ESG und Minimum Varianz: Traumpaar gefunden

Seit Ende 2017 sind alle OLZ Fonds nachhaltig – und sie rentieren deshalb nicht schlechter (vgl. OLZ Research Note «Minimum Varianz – eine harmonische Beziehung», Januar 2018). Dieser Umstellung gingen drei Jahre Forschungs- und Entwicklungsarbeit voran. Wobei für OLZ klar war, dass keine «Feigenblattlösung» in Frage kommt, also nicht einen einzelnen nachhaltigen Fonds aufzulegen: «Wir wollen die ESG-Kriterien fest in unseren risikobasierten Anlageprozess integrieren, ohne ihn zu verwässern», sagt Pius Zgraggen. Deshalb berücksichtigt OLZ nicht nur Ausschlusskriterien, sondern wendet ESG-Kriterien auch im Rahmen der Portfoliooptimierung an.

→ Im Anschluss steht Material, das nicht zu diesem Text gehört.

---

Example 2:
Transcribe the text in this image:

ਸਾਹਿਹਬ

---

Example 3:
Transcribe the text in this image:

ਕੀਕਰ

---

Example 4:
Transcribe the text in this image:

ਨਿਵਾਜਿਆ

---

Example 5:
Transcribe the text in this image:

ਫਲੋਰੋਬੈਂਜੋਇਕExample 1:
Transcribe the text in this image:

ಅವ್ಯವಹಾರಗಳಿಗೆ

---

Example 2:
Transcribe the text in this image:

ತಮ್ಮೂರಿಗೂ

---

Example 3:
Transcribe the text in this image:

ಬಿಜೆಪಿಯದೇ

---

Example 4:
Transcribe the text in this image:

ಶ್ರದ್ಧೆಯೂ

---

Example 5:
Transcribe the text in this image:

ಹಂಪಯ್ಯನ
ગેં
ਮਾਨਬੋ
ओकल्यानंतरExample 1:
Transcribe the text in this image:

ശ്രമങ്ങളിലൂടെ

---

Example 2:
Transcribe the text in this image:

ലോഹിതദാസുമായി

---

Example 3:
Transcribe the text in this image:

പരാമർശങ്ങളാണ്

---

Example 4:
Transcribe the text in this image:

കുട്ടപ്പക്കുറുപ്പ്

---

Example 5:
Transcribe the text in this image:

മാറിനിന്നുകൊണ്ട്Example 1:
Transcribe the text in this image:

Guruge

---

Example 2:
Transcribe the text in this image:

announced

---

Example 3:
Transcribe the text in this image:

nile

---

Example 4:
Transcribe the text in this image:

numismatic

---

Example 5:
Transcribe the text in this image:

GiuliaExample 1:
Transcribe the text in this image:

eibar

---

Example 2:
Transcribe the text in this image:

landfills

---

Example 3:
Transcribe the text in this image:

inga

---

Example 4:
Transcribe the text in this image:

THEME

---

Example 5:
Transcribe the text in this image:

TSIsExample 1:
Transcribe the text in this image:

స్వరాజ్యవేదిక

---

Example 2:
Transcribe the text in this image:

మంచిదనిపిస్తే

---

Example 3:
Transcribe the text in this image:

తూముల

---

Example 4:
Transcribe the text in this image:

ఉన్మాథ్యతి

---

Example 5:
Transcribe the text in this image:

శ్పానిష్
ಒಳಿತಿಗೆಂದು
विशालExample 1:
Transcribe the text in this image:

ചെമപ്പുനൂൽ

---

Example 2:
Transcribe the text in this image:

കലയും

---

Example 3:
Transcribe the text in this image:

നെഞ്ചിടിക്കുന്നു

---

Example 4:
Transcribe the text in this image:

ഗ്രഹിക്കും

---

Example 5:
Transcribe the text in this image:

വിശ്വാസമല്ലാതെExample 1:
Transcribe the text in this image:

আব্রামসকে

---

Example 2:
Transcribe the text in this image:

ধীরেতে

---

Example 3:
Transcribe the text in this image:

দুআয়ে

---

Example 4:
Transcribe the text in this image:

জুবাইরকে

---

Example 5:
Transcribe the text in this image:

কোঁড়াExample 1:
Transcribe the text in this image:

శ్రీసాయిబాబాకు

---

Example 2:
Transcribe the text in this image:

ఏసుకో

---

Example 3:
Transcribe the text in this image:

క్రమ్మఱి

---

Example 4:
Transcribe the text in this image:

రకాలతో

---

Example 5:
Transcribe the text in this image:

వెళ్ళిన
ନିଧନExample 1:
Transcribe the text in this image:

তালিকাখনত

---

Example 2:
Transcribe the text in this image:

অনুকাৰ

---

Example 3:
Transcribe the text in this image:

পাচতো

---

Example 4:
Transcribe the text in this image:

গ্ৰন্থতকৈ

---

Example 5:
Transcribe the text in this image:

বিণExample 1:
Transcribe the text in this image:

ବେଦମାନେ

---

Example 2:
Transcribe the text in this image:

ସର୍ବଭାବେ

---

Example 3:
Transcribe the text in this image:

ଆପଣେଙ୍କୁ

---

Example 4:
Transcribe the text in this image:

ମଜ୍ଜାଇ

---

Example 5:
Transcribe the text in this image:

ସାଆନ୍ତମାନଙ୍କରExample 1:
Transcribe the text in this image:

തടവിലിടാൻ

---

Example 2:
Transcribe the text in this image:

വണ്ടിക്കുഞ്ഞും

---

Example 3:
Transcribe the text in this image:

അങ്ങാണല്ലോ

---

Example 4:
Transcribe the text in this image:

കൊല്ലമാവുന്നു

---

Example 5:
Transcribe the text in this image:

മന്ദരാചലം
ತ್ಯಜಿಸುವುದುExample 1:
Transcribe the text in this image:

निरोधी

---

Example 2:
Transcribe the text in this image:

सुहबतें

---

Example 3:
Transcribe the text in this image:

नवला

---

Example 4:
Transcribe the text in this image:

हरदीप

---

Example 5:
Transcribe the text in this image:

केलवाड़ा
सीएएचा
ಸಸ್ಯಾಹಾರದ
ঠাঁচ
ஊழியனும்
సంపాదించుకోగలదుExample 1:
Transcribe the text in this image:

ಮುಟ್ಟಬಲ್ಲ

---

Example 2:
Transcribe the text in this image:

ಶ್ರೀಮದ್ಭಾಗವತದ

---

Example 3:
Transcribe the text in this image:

Genau zum richtigen Zeitpunkt erschien eine neue Studie, welche ein Mysterium klärt: Warum die «Sin Stocks», die so etwa das Gegenteil von gesellschaftlicher Nachhaltigkeit verkörpern, eine überdurchschnittliche Performance erzielen: Nicht, weil sie «sündigen», sondern weil es sich um besonders profitable Firmen handelt, die einen stabilen Cash-Flow und eine tiefe Verschuldung ausweisen – alles Eigenschaften, welche auch für Low-Volatility-Titel gelten. Pius Zgraggen erklärt: «Das gleiche Resultat lässt sich erzielen, wenn man ESG-Kriterien und Low Volatility kombiniert». Nachhaltigkeit lässt sich deshalb besonders gut mit einem risikobasierten Anlageansatz wie OLZ Minimum Varianz umsetzen: Weder führt es zu einer Renditeeinbusse, noch verwässert sich dadurch der Anlageansatz: Firmen, deren Aktienpreise geringer schwanken als der Markt, sind häufig auch umsichtig geführt. Kurzum: Minimum Varianz und Nachhaltigkeit harmonisieren bestens zusammen. Pius Zgraggen ist sich bewusst: «Wo immer ein Traumpaar sich findet – eine Portion Glück gehört auch dazu».